Die Bevollmächtigten haben nach Austausch ihrer in guter und gehöriger Form befundenen Vollmachten folgendes vereinbart:

 

Erster Abschnitt Anwendungsbereich des Vertrages

 

Artikel 1

(1)
Dieser Vertrag ist auf Entscheidungen der Zivilgerichte der beiden Vertragsstaaten anzuwenden, durch die über Ansprüche der Parteien aus einem Rechtsverhältnis des Zivil- oder Handelsrechts erkannt ist.

(2)
Den Entscheidungen der Zivilgerichte stehen Entscheidungen der Strafgerichte gleich, soweit durch sie über Ansprüche des Verletzten aus einem Rechtsverhältnis des Zivil- oder Handelsrechts erkannt ist.

(3)
Unter Entscheidungen sind alle gerichtlichen Entscheidungen ohne Rücksicht auf ihre Bezeichnung wie Urteile (dommer), Beschlüsse (kjennelser und beslutninger) oder Vollstreckungsbefehle und ohne Rücksicht auf die Bezeichnung des Verfahrens, in dem sie ergangen sind, zu verstehen. Als Entscheidungen sind auch die Beschlüsse eines Urkundsbeamten oder eines Rechtspflegers anzusehen, durch die der Betrag der Prozeßkosten später festgesetzt wird.

 

Artikel 2
Auf Entscheidungen in Arbeitssachen ist dieser Vertrag nur anzuwenden, wenn sie in zivilrechtlichen Streitigkeiten

1.

Auszüge aus einem Detektionsdatensatz:
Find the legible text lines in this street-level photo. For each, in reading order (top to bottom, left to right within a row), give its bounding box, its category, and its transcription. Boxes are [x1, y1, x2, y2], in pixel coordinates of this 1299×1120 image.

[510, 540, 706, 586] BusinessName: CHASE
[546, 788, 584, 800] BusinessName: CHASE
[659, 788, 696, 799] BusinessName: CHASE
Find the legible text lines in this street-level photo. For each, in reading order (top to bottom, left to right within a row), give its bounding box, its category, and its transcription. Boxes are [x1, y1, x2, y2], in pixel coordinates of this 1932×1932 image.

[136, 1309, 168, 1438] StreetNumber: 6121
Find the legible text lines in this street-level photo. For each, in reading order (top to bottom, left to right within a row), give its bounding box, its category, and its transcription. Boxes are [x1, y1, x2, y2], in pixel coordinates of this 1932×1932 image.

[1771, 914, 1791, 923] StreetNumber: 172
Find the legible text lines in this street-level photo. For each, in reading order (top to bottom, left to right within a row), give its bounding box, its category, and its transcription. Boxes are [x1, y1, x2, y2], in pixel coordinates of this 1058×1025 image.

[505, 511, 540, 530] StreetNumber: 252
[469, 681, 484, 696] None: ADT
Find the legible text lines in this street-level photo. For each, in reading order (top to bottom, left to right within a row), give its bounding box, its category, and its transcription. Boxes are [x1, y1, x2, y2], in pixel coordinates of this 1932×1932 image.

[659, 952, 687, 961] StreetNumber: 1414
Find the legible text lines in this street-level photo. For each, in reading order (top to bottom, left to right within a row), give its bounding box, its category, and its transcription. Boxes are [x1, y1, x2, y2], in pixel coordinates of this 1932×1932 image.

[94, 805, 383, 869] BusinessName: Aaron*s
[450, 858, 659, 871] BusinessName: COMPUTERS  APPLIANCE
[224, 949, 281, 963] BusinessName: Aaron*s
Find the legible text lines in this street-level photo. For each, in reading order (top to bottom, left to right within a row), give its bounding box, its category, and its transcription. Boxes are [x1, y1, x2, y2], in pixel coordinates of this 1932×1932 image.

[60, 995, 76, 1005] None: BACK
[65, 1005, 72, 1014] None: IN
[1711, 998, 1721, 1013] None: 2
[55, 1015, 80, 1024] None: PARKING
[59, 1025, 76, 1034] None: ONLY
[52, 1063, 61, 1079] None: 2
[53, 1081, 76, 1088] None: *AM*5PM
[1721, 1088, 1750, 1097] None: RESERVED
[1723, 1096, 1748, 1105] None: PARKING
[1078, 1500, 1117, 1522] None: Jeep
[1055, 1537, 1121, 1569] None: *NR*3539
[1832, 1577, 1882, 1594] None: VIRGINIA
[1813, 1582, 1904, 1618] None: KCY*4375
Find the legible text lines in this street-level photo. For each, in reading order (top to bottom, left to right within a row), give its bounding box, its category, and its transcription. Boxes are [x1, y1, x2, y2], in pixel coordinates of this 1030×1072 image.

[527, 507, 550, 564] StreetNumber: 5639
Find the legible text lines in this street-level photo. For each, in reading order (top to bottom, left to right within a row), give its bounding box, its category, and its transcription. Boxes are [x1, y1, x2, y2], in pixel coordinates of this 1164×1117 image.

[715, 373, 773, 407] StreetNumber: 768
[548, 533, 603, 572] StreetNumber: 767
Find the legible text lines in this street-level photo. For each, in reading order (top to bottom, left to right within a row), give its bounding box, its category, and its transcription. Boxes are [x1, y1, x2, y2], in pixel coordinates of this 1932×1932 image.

(SCHRIFTLICHE AUFGABEN)
1. Übersetzen Sie den folgenden Satz aus dem Vertragstext ins Englische: „Den Entscheidungen der Zivilgerichte stehen Entscheidungen der Strafgerichte gleich, soweit durch sie über Ansprüche des Verletzten aus einem Rechtsverhältnis des Zivil- oder Handelsrechts erkannt ist.“
2. Wessen Beschlüsse sind laut Vertragstext ebenfalls als Entscheidungen anzusehen, wenn durch sie der Betrag der Prozeßkosten später festgesetzt wird?
3. Geben Sie den Vertragstext von „Den Entscheidungen der“ bis einschließlich „später festgesetzt wird.“ wieder und tauschen Sie dabei „Strafgerichte“ gegen „Strafkammern“ aus.

(ERGEBNISSE)
1. Decisions of the criminal courts are treated as equivalent to decisions of the civil courts insofar as they rule on claims of the injured party arising from a legal relationship under civil or commercial law.

2. Die Beschlüsse eines Urkundsbeamten oder eines Rechtspflegers.

3.
Den Entscheidungen der Zivilgerichte stehen Entscheidungen der Strafkammern gleich, soweit durch sie über Ansprüche des Verletzten aus einem Rechtsverhältnis des Zivil- oder Handelsrechts erkannt ist.

(3)
Unter Entscheidungen sind alle gerichtlichen Entscheidungen ohne Rücksicht auf ihre Bezeichnung wie Urteile (dommer), Beschlüsse (kjennelser und beslutninger) oder Vollstreckungsbefehle und ohne Rücksicht auf die Bezeichnung des Verfahrens, in dem sie ergangen sind, zu verstehen. Als Entscheidungen sind auch die Beschlüsse eines Urkundsbeamten oder eines Rechtspflegers anzusehen, durch die der Betrag der Prozeßkosten später festgesetzt wird.